Abstract

Two important automation characteristics are crucial when considering human performance consequences of automation support. One characteristic concerns the function allocation (FA) between human and automation. Adverse effects of automation seem to be most likely when the human operator is taken out-of-the-loop from active decision-making, excessing a boundary from information automation to decision automation. The second characteristic is the reliability of automation. Previous research suggests a critical reliability boundary around 70% below which automation support cannot be considered as helpful. This study explored differential effects of crossing both boundaries at the same time. Within a multi-task simulation consisting of a monitoring task and two concurrent tasks, participants were assigned to one of six groups, two manual control groups and four automation-supported groups.
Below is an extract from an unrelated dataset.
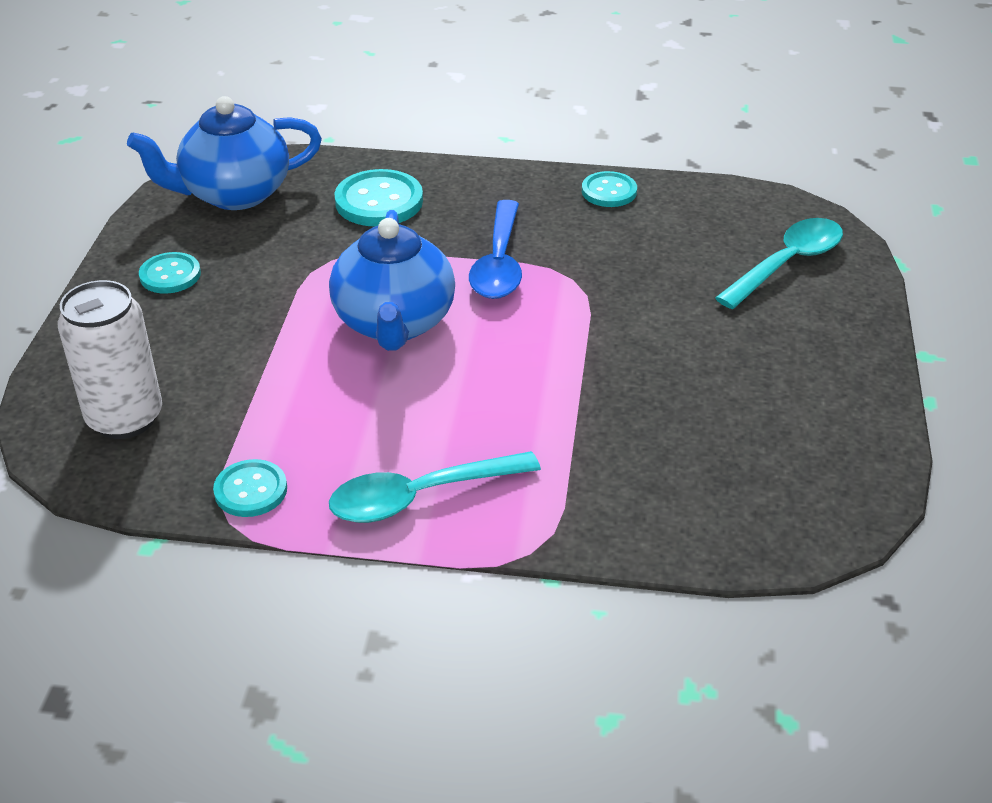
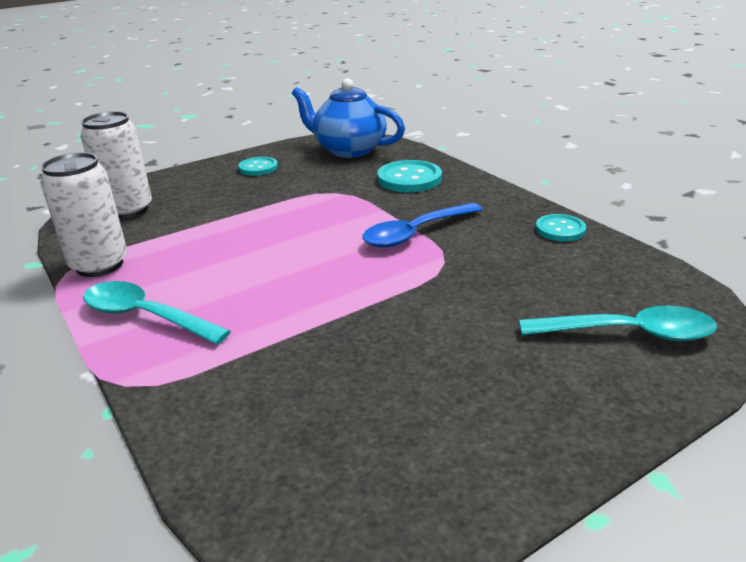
camera: 50 degrees right, 10 degrees down
(251, 490) = (99, 265): turquoise button -> white can
(394, 323) = (305, 232): blue teapot -> none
Automation support differed with respect to FA (stage 1 vs stage 4 automation) and reliability (68.75% vs 87.5%), both factors varied across the critical boundaries. Results suggest that reliability determines human operators׳ attention allocation and performance. When reliability was below the boundary, participants showed an increased attentional effort and a worse performance compared to fairly reliable support. Against the stated assumptions, FA did not reveal any impact. In combination with previous research this result might indicate that the FA boundary might rather be some kind of “function allocation valley” concerning decision-making automation (stage 3) in which negative consequences for human operators are most likely. Results are discussed in the context of recent automation research.